When sharing samples with NCRAD prospectively we recommend the following components be included in the informed consent to ensure samples can be shared. The wording listed below is only a suggestion and will need to be tailored to institution and study specific requirements.

The language listed below references “biological samples”. Depending on your study and institution’s requirements, this may need to be more specific (for example: cell line, DNA, plasma,etc.).

The biological samples will be submitted to the National Centralized Repository for Alzheimer’s Disease and Related Dementias (NCRAD), with all identifying information removed.

Biological samples* will be sent to the National Centralized Repository for Alzheimer’s Disease and Related Dementias (NCRAD) for sharing with other investigators. NCRAD is a national resource supported by the National Institute on Aging (NIA) that prepares and stores biological specimens* from all over the world and makes them available to approved scientists who would not otherwise be able to access this material.

The samples will be stored indefinitely.

Your biological samples* will be maintained in the laboratory for many years. These samples will be coded and not identified by your name. The samples are necessary for long-term research and will be stored indefinitely.

The samples could be used for research into any type of disease.

The biological samples* allow for studies of the causes of many diseases, including Alzheimer’s disease or other related dementias.

Access to de-identified participant data and samples will be controlled.

Biological samples* and data will be shared with approved researchers.

The samples and unidentified data will be available to researchers at hospitals, universities, and commercial organizations.

The biological samples* may be provided to researchers at academic institutions, hospitals, and private companies. Specimens collected from you for this research may be used to develop products which could be sold in the future. The researchers do not plan to share any profits or losses from the sale of those products with you.

A possible risk from participation involves the loss of privacy as a result of providing biological samples for research.

General: A possible risk from your participation in this study involves a loss of privacy.

Genetic Risk: Although your genetic information is unique to you, you do share some genetic information with your children, parents, brothers, sisters, other blood relatives and other members of your ethnic group. Consequently, it may be possible that genetic information from them could be used to help identify you. Similarly, it may be possible that genetic information from you could be used to help identify them. While information we now use to identify you will not be released (i.e. name, date of birth, address, telephone number), people may develop ways that would allow someone to link your genetic or medical information back to you.

When referencing genetic sequencing, do not restrict to one type of technology. Allow for expansion as technologies change over time.

We may use biological samples collected as part of this study for genomic analyses such as whole genome sequencing. Whole genome sequencing involves determining the exact order of the base pairs (chemical letters) of your DNA. Other genomic technologies may be used and continue to be developed.

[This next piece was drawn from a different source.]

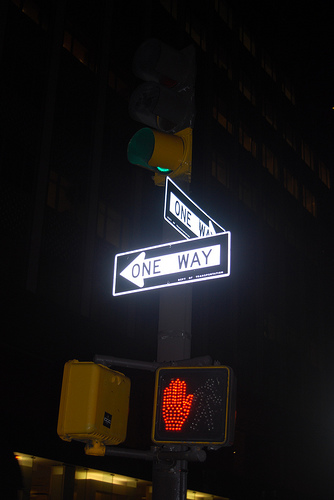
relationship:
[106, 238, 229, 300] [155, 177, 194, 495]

Because all samples and data are de-identified, no results will be returned to research participants.

As the samples will be used for research purposes, you will not be given the results of the research performed on the biological samples*.

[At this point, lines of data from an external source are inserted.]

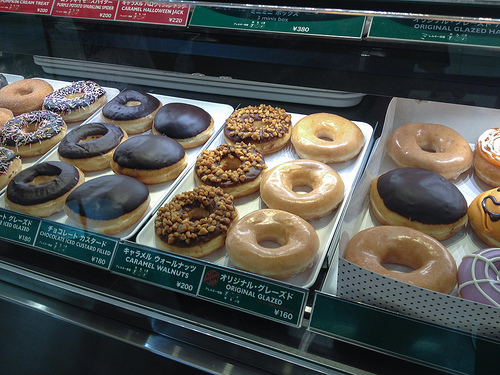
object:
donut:
[0, 77, 53, 116]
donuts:
[385, 118, 473, 180]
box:
[336, 93, 499, 346]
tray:
[135, 99, 375, 292]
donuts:
[151, 102, 215, 149]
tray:
[0, 84, 238, 244]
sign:
[199, 263, 310, 330]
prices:
[174, 279, 195, 293]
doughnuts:
[342, 225, 457, 302]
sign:
[113, 0, 189, 28]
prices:
[89, 255, 106, 265]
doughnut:
[466, 181, 499, 251]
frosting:
[471, 188, 499, 241]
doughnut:
[60, 173, 148, 235]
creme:
[64, 174, 149, 219]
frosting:
[64, 173, 149, 221]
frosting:
[114, 134, 184, 171]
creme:
[113, 133, 186, 169]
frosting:
[156, 102, 209, 138]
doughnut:
[4, 160, 87, 218]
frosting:
[9, 161, 81, 199]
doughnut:
[55, 120, 129, 172]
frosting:
[58, 121, 123, 158]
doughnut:
[42, 80, 108, 122]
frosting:
[46, 81, 104, 112]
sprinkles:
[42, 81, 106, 116]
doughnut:
[2, 107, 68, 158]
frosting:
[3, 112, 69, 146]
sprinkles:
[0, 107, 67, 149]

The data resulting from the use of the biological samples by an approved researcher will be submitted to an approved database, with all identifying information removed.

Results of the analysis of the biological samples* you have provided may be shared with other researchers. This information will be de-identified, meaning it will not contain any traditional identifiers (i.e. name, date of birth, address, telephone number).

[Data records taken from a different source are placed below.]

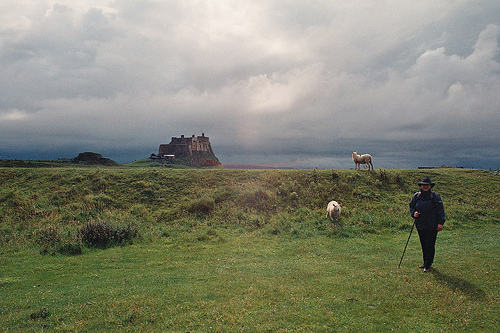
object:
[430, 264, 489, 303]
shadow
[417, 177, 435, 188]
hat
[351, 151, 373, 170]
lamb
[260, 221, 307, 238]
grass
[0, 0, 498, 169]
blue sky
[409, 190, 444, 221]
shirt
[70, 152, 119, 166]
hill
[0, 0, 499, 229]
background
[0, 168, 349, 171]
pathway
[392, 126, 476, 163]
waters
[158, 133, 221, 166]
castle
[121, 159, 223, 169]
hill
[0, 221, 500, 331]
field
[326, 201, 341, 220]
lamb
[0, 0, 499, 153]
cloud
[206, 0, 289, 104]
sun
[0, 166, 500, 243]
hill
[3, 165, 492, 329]
hillside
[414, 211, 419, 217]
hand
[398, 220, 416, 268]
cane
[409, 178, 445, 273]
man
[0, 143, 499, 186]
embankment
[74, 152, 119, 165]
another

Taking part in this study is voluntary. Samples and data that have already been distributed for approved research will not be retrieved.

You may choose to take part or may refuse to participate in the study at any time. Leaving the study will not result in any penalty or loss of benefits to which you are otherwise entitled. If you do withdraw from the study, then you may request that your data and any unused sample be destroyed. However, data and samples that have already been distributed to approved researchers will not be retrieved.

General Recommendations

  • GINA language should be included.
  • If NIH funded, Certificate of Confidentiality language should be included.
    • NIH funded studies automatically receive a Certificate of Confidentiality and must include this section. NCRAD does have a Certificate of Confidentiality for our biorepository.
      • When possible, it is best not to include check boxes. Tracking of the various responses possible when check boxes are present can be challenging and lead to potential errors.
      • All studies and institutions have different requirements but the more broad the consent can be written initially, the more flexibility you will have in the future.